Ideale per fare il classico casa-lavoro, ecologica e totalmente silenziosa, divertente da guidare, insospettabilmente reattiva. Le case costruttrici stanno provando a illuderci, assicurando che entro due-tre anni viaggeremo tutti in elettrico, in un mondo perfetto tipo Mulino Bianco, con le colonnine di ricarica che spuntano ovunque sull’aia. La realtà è che oggi, tra una ricarica e l’altra, per fare un viaggio al mare con la famiglia e ritorno, il “nostro” impiegherebbe lo stesso tempo necessario andandoci su una carrozza trainata da un cavallo. Alcuni Paesi sono anni luce avanti, la tecnologia avanza e sta eliminando i problemi di autonomia, più di un modello assicura già percorrenze (teoriche) di 400 km con un pieno. Ma se nei primi 6 mesi di quest’anno sono state elettriche solo lo 0,1% delle auto vendute, una ragione ci sarà. Le batterie costano ancora troppo e fanno lievitare il prezzo della vettura. E in più manca la necessaria spinta a convincere chi vorrebbe farsi tentare. La Provincia autonoma di Bolzano ha appena concesso 4mila euro di sconto a chi compra un’auto elettrica e 2mila euro a chi sceglie un’ibrida plug-in. L’incentivo però resta confinato in Alto Adige. Altrove soprattutto è una scelta coraggiosa, l’elettrica è ancora al massimo la seconda auto di famiglia, limitata a chi possiede un box dove poterla ricaricare di notte. Un privilegio, più che un diritto.

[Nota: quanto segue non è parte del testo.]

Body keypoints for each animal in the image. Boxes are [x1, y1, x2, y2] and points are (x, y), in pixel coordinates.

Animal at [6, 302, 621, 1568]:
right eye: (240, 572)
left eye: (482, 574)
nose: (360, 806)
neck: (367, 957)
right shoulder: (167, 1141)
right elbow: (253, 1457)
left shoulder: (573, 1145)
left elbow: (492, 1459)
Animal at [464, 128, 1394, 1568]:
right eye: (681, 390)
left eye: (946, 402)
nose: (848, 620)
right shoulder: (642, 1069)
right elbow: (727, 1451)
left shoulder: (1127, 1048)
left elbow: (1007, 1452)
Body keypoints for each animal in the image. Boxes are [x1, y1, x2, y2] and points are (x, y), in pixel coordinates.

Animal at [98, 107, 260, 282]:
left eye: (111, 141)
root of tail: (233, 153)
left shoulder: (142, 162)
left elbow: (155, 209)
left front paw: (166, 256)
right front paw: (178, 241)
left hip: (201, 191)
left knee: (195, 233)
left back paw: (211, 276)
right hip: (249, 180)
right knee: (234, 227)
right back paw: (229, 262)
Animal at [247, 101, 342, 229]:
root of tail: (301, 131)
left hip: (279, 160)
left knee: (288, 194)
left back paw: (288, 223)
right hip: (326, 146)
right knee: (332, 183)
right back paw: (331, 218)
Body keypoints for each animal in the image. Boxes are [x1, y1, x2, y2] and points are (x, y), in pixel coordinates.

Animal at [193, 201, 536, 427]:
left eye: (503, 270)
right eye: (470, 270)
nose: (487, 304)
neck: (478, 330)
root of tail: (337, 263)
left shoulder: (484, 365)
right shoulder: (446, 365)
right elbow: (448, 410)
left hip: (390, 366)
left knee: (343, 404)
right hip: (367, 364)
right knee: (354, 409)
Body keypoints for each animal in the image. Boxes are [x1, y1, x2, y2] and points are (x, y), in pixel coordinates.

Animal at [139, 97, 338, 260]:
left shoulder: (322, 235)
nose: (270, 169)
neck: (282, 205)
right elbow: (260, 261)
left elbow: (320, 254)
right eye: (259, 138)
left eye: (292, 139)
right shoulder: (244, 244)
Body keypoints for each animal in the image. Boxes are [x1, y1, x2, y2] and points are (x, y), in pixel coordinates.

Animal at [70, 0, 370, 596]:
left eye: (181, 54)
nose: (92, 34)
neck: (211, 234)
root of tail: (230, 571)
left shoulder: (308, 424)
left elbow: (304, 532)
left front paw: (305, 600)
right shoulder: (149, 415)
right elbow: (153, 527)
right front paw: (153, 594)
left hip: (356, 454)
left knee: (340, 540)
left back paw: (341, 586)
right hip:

Metano e GPL: mi attacco alla canna del gas

In calo nelle preferenze degli italiani, dopo il boom di quando era incentivata, l’alimentazione a gas è scelta attualmente dal 7,8% di chi acquista un’auto nuova con una netta prevalenza del GPL sul metano. Buona scelta per chi percorre molta strada, non ha fretta e ha necessità di limitare al minimo le spese per i consumi. Nei primi mesi del 2017 le immatricolazioni di auto bifuel a gas sono cresciute grazie anche ai venti contrari che soffiano sulle auto diesel e i blocchi del traffico per le Euro 5 a gasolio e nuovi modelli sono arrivati sul mercato. Riassumendo: GPL e Metano sono convenienti se si percorrono almeno 20mila km l’anno. Se l’auto nasce a gas (e non è quindi frutto di una trasformazione successiva) andrà considerato che una vettura a GPL costa mediamente più dell’omologa a benzina e meno della sorellina a gasolio (mentre una metano costa più di entrambe), e che va tenuto conto di ingombri interni ridorri per far spazio alle bombole, e prestazioni molto meno brillanti, soprattutto nel caso del metano. Anche la manutenzione è più complicata (tagliandi più frequenti, revisione delle bombole ogni 4 o 5 anni e sostituzione delle stesse nel caso del GPL dopo 10 anni). Infine il rifornimento: il GPL ormai si trova quasi ovunque, il metano no. Insomma, un percorso con molti vantaggi e molti ostacoli.